The Union Home Ministry has issued a set of guidelines to the States and the UTs on the grant of special remission to prisoners.
- These guidelines have been issued to commemorate the 75th year of Independence.
What is Remission?
- The suspension is the stay or postponement of the execution of the sentence.
- In remission, the duration of the sentence is reduced, without changing the nature of the sentence.
- In remission, the nature of the sentence remains untouched, while the duration is reduced i.e. the rest of the sentence need not be undergone.
- The effect of the remission is that the prisoner is given a certain date on which he shall be released and in the eyes of the law he would be a free man.
- However, in case of breach of any of the conditions of remission, it will be cancelled and the offender has to serve the entire term for which he was originally sentenced.
Constitutional Provisions for Remission
- Both the President and the Governor have been vested with sovereign power of pardon by the Constitution.

*Entries from a dataset:*
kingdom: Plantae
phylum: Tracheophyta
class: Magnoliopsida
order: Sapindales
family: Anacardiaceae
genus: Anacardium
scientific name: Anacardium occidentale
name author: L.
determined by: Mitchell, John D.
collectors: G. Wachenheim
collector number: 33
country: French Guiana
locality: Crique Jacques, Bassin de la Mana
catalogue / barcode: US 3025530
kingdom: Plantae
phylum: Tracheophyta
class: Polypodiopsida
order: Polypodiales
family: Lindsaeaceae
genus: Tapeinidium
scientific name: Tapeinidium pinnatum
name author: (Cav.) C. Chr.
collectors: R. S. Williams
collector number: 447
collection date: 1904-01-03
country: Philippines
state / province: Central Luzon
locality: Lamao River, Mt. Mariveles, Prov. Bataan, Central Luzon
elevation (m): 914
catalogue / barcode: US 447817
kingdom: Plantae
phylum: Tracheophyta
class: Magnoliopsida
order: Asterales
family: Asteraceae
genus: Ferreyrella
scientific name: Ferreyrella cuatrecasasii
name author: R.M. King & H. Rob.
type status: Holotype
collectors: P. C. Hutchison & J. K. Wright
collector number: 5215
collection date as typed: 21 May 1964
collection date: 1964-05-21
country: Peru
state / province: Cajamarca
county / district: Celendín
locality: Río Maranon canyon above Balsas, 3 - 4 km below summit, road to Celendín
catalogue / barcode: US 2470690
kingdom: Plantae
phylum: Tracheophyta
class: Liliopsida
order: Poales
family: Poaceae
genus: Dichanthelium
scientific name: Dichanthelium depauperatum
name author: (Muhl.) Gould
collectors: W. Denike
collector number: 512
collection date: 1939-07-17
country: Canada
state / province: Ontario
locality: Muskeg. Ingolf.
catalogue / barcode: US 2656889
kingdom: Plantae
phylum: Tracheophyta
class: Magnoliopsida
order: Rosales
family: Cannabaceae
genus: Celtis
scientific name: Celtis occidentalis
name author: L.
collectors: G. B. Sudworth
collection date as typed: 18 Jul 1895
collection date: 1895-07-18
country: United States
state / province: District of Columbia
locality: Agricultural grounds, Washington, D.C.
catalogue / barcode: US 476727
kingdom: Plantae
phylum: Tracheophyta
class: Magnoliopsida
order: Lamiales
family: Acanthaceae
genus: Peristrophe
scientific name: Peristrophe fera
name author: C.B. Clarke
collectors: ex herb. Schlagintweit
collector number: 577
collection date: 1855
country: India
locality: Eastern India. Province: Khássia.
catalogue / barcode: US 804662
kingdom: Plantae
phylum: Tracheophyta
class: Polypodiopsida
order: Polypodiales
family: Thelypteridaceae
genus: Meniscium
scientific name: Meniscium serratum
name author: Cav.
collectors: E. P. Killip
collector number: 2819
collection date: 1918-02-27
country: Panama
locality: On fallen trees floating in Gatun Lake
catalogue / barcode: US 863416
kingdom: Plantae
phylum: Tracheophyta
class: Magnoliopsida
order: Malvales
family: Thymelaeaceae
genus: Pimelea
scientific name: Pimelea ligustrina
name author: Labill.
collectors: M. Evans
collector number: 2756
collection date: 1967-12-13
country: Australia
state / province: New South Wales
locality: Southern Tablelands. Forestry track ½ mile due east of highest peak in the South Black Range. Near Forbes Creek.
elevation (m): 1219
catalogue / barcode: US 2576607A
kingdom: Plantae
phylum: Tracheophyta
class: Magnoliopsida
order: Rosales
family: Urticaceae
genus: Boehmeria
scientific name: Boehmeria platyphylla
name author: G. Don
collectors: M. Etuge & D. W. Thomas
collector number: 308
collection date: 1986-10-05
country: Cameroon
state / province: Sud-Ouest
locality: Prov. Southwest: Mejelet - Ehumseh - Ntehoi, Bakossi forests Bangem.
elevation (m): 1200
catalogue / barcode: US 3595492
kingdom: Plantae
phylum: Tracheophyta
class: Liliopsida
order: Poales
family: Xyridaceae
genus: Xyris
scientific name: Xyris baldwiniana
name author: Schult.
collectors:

*EXERCISE TASK A:* Reproduce the stretch of the passage on remission from "What is Remission?" through "nature of the sentence.".
*EXERCISE TASK B:* According to the passage on remission, what happens if a prisoner breaches any of the conditions of remission?
The entries have no connection to the passage on remission.

*TASK SOLUTION A:*
What is Remission?
- The suspension is the stay or postponement of the execution of the sentence.
- In remission, the duration of the sentence is reduced, without changing the nature of the sentence.

*TASK SOLUTION B:* The remission is cancelled, and the offender has to serve the entire term for which he was originally sentenced.